Dan LaLee Streamline Retractable Hardtop Car, 1938

Borrowing ideas from the transport planes he has piloted, a California airman designed and built a streamline automobile with a rudderlike tail. With its supercharged V-eight motor he asserts that the car will travel 120 miles an hour, yet it is economical in fuel use, delivering eighteen miles to the gallon at sixty miles an hour. Wind resistance is reduced to a minimum, even on the front wheels which have independent “pants” that turn with the wheel. Electric controls are built in wherever possible.

A push button on the dash opens the doors. The disappearing top swings into place at the touch of another button, embodying the same mechanism applied to raising and lowering landing gear in an airplane. When the top is raised it forms a strong steel turret roof.

The car has a 112-inch wheelbase. Built low, the car has no running boards. The headlights retract into the fenders.
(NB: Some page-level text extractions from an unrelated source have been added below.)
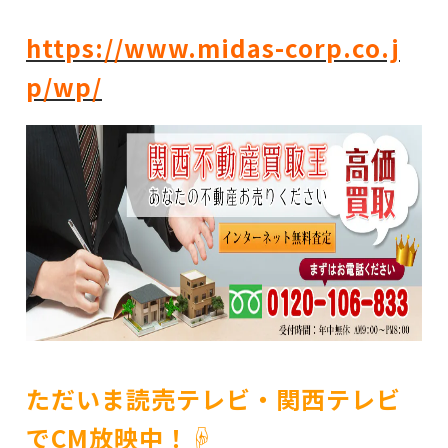
https://www.midas-corp.co.j
p/wp/
ただいま読売テレビ・関西テレビ
でCM放映中！☟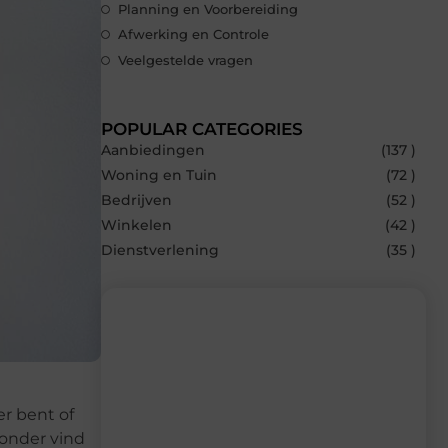
Planning en Voorbereiding
Afwerking en Controle
Veelgestelde vragen
POPULAR CATEGORIES
Aanbiedingen
(137 )
Woning en Tuin
(72 )
Bedrijven
(52 )
Winkelen
(42 )
Dienstverlening
(35 )
Recente berichten
er bent of
Laat je inspireren door de nieuwste
ronder vind
artikelen van MvdWebdesign.nl –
The photos all date from February 10, 1938, and depict LaLee, along with Jack Knight of United Air Lines and model Betty Bryant, showing off the retractable in or around Dearborn, Michigan. A couple of the photo descriptions include the word “rebuilt” and those wheels appear to come from an earlier Ford, so we can presume LaLee used a chassis from a wrecked car on which to base his retractable.